What is expected:
Find each line in the items below that contains the word "highest" and copy those lines. Case counts.

Stored records:
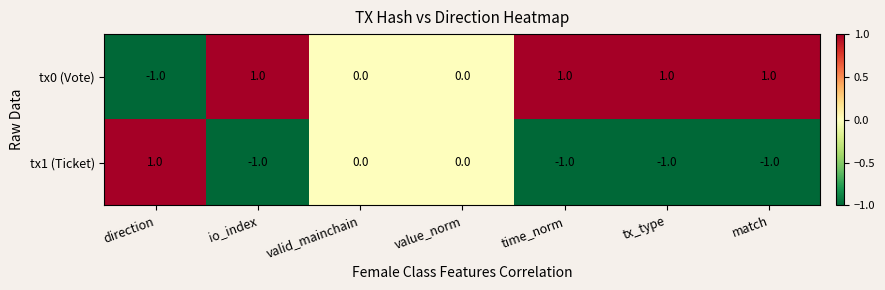

What is the sum of all tx1 (Ticket) values?

-3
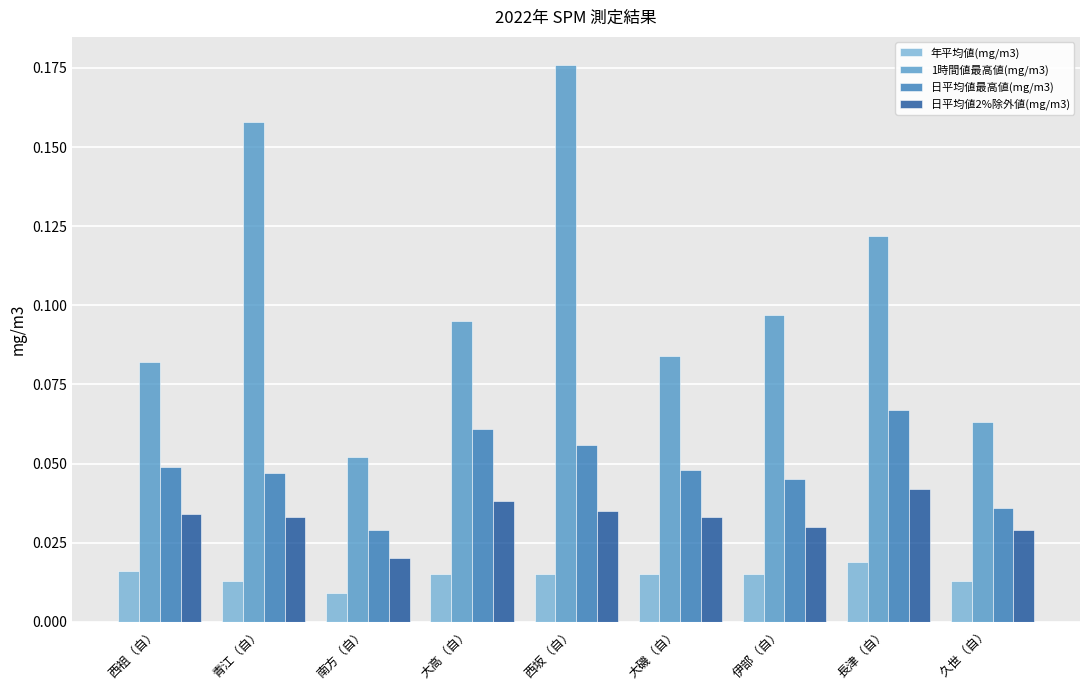

At which category is the sum across all series the highest?

西坂（自）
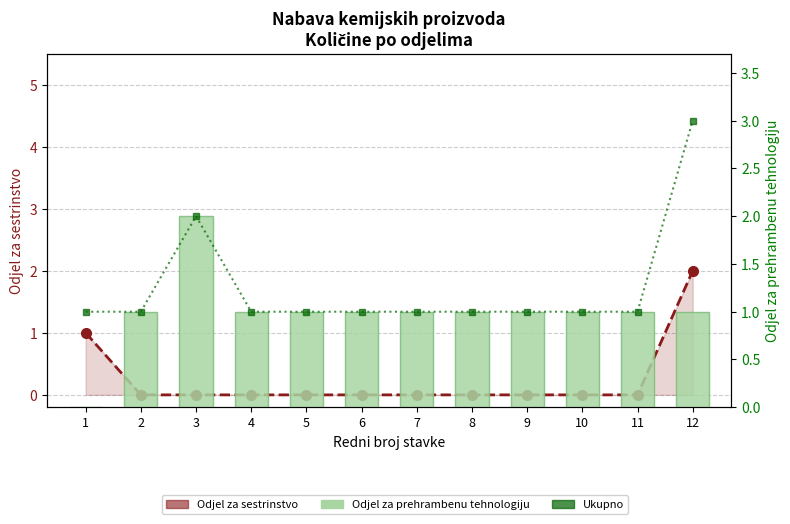

What is the value of the Odjel za prehrambenu tehnologiju bar at the 12th from the left?

1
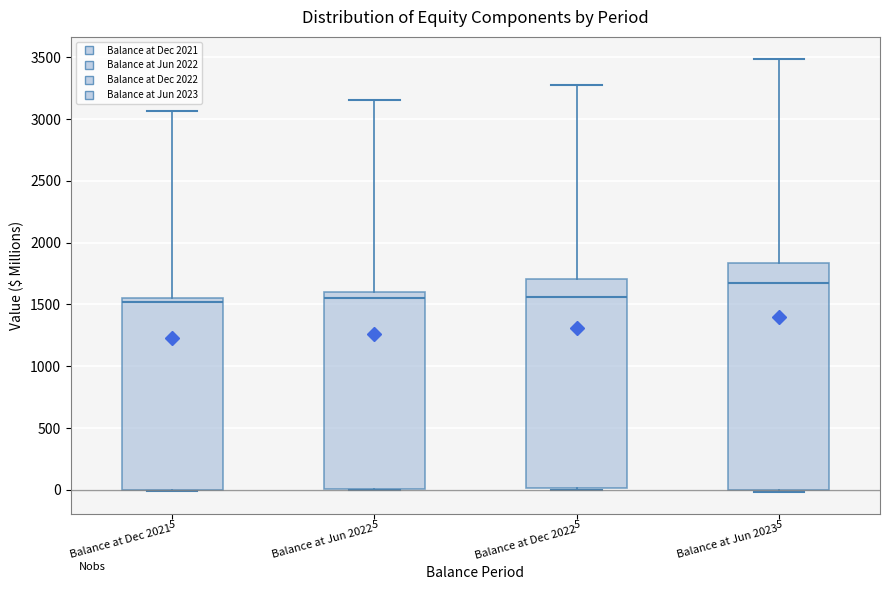

Which box has the highest median line?

Balance at Jun 2023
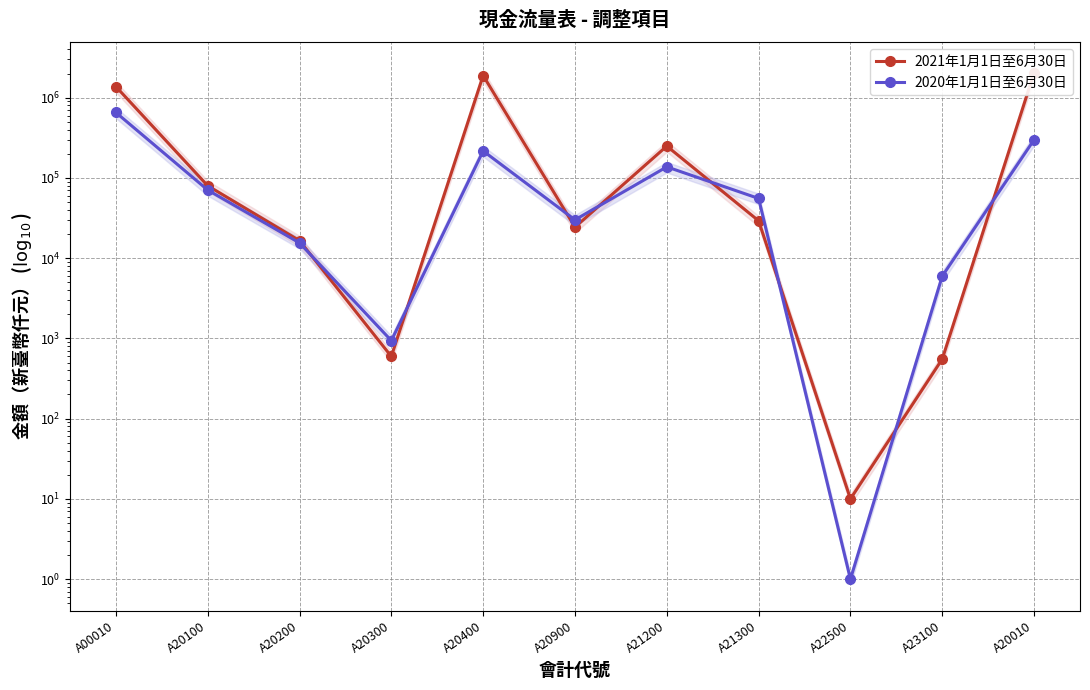

What is the minimum value shown in the chart?

1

Solution to this problem:
At which category is the sum across all series the highest?
Which box has the highest median line?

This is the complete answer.